Añorando los últimos estertores de la gran cocina francesa -Raymond Oliver del Grand Vefour, Claude Terraille de La Tour d’Argent, los Thuilier de l’Hosteau de Baumanière, o los Haberlin de l’Auberge de l’Ill, que mantienen hasta hoy su cocina clásica y las tres estrellas Michelin-, un grupo familiar nos dirigimos a El Racó d’En Binu, restaurante que no ha variado sus postulados gastronómicos ni sustancialmente su carta en estos últimos cincuenta años. A finales de los años setenta habíamos sido clientes habituales de esa cocina de autor afrancesada, con toques catalanes, que cumplía nuestras expectativas. El chef Francesc Fortí era de formación escofferiana, tanto por su paso en el restaurante del Hotel Colón de Barcelona como en el Jockey de Madrid.
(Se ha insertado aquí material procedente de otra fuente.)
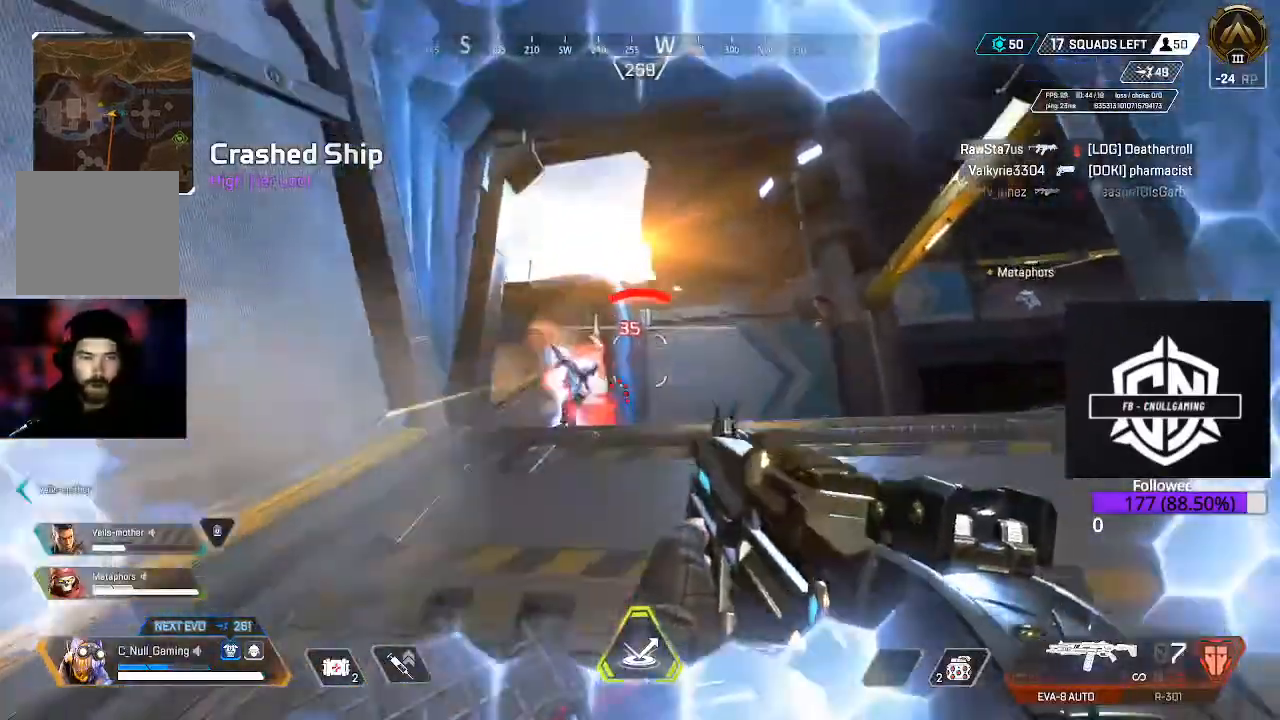
{"buttons": [], "left_stick": "up-right", "right_stick": "center", "events": [[150, "left_stick", "up-right"], [250, "R2", "down"], [250, "right_stick", "up"], [317, "right_stick", "up-left"], [383, "R2", "up"], [450, "right_stick", "center"]]}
Recuerdo los huevos escalfados con salsa de trufas, el hojaldre de rodaballo y bogavante, el hígado de oca Racó d’En Binu, el conejo de bosque con moras de zarzal y el râble de liebre, bautizado con mi nombre por ser uno de mis platos predilectos. Fui un enamorado de esta cocina que pronto alcanzó dos estrellas Michelín. Y fue entonces cuando le propusimos instalar el restaurante en las cocheras de nuestra casa.
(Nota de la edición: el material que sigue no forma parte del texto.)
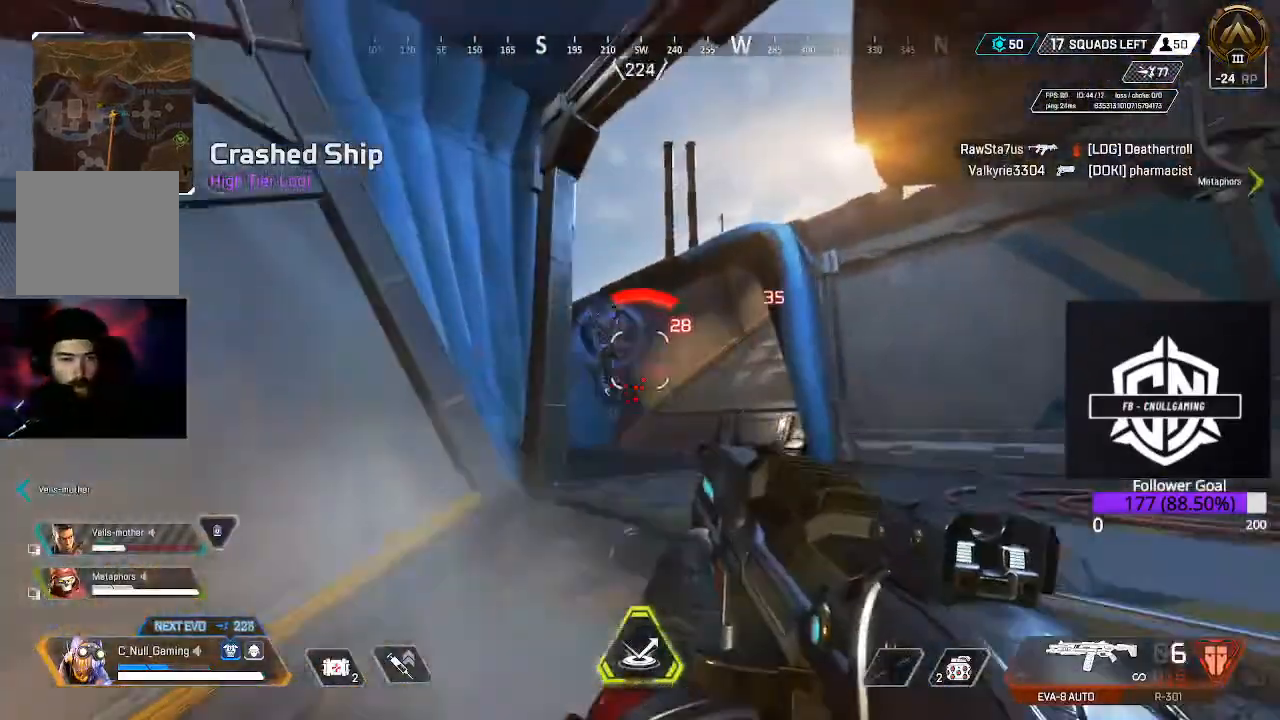
{"buttons": [], "left_stick": "up-right", "right_stick": "down", "events": [[67, "right_stick", "left"], [167, "right_stick", "up-left"], [233, "R2", "down"], [367, "right_stick", "down-left"], [383, "R2", "up"], [417, "right_stick", "down"]]}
Francesc Fortí nos había preparado un menú para celebrar nuestra vuelta a casa y el aniversario de nuestro hijo. El interiorismo apenas había cambiado. Allí seguían las intervenciones de los arquitectos Moragas y Gallissà y las de Garcés y Soria. Tampoco había cambiado nuestro menú, que bien podría remitirnos a la gran cocina clásica de otros tiempos: espárragos trigueros envueltos en hojaldre, erizos glaseados y langosta a la cardina con trufa acompañados de Champagne Bollinger; becada en salmis acompañada de un Rioja Alta gran reserva 904, soufflé de naranja y soufflé de piñones helados, y café, armañac y calvados.
Todo un festín que nos hizo gozar de la table retrouvée.